(Before-and-after object listings)

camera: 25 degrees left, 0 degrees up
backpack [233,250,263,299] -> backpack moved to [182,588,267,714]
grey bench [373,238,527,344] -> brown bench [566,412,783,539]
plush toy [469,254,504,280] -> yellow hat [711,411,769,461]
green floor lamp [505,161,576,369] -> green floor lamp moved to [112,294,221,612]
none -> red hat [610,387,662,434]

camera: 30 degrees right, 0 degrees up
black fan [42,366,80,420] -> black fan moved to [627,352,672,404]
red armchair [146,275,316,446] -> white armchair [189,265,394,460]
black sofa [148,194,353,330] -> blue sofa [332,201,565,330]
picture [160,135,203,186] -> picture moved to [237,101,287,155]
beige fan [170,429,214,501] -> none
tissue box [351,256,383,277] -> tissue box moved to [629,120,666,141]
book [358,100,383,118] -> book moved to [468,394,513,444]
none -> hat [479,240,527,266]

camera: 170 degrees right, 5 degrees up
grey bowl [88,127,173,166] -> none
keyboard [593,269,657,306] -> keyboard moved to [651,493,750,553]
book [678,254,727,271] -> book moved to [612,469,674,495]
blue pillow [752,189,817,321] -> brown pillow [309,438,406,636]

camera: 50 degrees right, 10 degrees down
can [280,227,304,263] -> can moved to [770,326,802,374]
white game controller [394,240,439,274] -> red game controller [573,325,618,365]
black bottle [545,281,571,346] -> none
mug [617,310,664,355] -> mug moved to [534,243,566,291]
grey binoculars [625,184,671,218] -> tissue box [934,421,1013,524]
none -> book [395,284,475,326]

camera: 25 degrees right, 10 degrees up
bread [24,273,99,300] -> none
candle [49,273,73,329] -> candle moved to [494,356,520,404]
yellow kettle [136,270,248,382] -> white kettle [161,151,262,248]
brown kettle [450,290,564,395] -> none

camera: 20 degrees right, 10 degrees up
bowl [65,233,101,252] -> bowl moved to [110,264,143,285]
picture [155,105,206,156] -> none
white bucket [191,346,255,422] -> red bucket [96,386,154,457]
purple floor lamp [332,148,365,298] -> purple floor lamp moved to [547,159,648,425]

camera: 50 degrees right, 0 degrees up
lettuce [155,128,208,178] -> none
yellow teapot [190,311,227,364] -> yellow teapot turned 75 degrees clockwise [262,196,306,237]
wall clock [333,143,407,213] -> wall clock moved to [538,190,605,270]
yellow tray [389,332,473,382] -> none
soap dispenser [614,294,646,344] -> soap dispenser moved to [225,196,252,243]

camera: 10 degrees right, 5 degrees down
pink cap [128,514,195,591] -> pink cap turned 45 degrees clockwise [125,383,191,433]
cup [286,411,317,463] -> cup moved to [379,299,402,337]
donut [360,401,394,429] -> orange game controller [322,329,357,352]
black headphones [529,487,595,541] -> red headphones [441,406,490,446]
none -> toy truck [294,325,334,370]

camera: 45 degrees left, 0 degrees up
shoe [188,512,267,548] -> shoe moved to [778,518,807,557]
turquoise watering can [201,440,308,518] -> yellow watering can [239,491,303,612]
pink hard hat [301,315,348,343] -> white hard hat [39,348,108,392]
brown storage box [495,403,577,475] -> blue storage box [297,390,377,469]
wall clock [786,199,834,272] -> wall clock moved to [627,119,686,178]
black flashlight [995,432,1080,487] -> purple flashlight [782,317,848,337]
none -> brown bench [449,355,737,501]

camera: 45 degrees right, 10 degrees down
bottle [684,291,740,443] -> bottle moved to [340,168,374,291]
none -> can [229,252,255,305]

Your goal -> Transcribe all of the data above, character for character.

Answer to the exercise ->
camera: 25 degrees left, 0 degrees up
backpack [233,250,263,299] -> backpack moved to [182,588,267,714]
grey bench [373,238,527,344] -> brown bench [566,412,783,539]
plush toy [469,254,504,280] -> yellow hat [711,411,769,461]
green floor lamp [505,161,576,369] -> green floor lamp moved to [112,294,221,612]
none -> red hat [610,387,662,434]

camera: 30 degrees right, 0 degrees up
black fan [42,366,80,420] -> black fan moved to [627,352,672,404]
red armchair [146,275,316,446] -> white armchair [189,265,394,460]
black sofa [148,194,353,330] -> blue sofa [332,201,565,330]
picture [160,135,203,186] -> picture moved to [237,101,287,155]
beige fan [170,429,214,501] -> none
tissue box [351,256,383,277] -> tissue box moved to [629,120,666,141]
book [358,100,383,118] -> book moved to [468,394,513,444]
none -> hat [479,240,527,266]

camera: 170 degrees right, 5 degrees up
grey bowl [88,127,173,166] -> none
keyboard [593,269,657,306] -> keyboard moved to [651,493,750,553]
book [678,254,727,271] -> book moved to [612,469,674,495]
blue pillow [752,189,817,321] -> brown pillow [309,438,406,636]

camera: 50 degrees right, 10 degrees down
can [280,227,304,263] -> can moved to [770,326,802,374]
white game controller [394,240,439,274] -> red game controller [573,325,618,365]
black bottle [545,281,571,346] -> none
mug [617,310,664,355] -> mug moved to [534,243,566,291]
grey binoculars [625,184,671,218] -> tissue box [934,421,1013,524]
none -> book [395,284,475,326]

camera: 25 degrees right, 10 degrees up
bread [24,273,99,300] -> none
candle [49,273,73,329] -> candle moved to [494,356,520,404]
yellow kettle [136,270,248,382] -> white kettle [161,151,262,248]
brown kettle [450,290,564,395] -> none

camera: 20 degrees right, 10 degrees up
bowl [65,233,101,252] -> bowl moved to [110,264,143,285]
picture [155,105,206,156] -> none
white bucket [191,346,255,422] -> red bucket [96,386,154,457]
purple floor lamp [332,148,365,298] -> purple floor lamp moved to [547,159,648,425]

camera: 50 degrees right, 0 degrees up
lettuce [155,128,208,178] -> none
yellow teapot [190,311,227,364] -> yellow teapot turned 75 degrees clockwise [262,196,306,237]
wall clock [333,143,407,213] -> wall clock moved to [538,190,605,270]
yellow tray [389,332,473,382] -> none
soap dispenser [614,294,646,344] -> soap dispenser moved to [225,196,252,243]

camera: 10 degrees right, 5 degrees down
pink cap [128,514,195,591] -> pink cap turned 45 degrees clockwise [125,383,191,433]
cup [286,411,317,463] -> cup moved to [379,299,402,337]
donut [360,401,394,429] -> orange game controller [322,329,357,352]
black headphones [529,487,595,541] -> red headphones [441,406,490,446]
none -> toy truck [294,325,334,370]

camera: 45 degrees left, 0 degrees up
shoe [188,512,267,548] -> shoe moved to [778,518,807,557]
turquoise watering can [201,440,308,518] -> yellow watering can [239,491,303,612]
pink hard hat [301,315,348,343] -> white hard hat [39,348,108,392]
brown storage box [495,403,577,475] -> blue storage box [297,390,377,469]
wall clock [786,199,834,272] -> wall clock moved to [627,119,686,178]
black flashlight [995,432,1080,487] -> purple flashlight [782,317,848,337]
none -> brown bench [449,355,737,501]

camera: 45 degrees right, 10 degrees down
bottle [684,291,740,443] -> bottle moved to [340,168,374,291]
none -> can [229,252,255,305]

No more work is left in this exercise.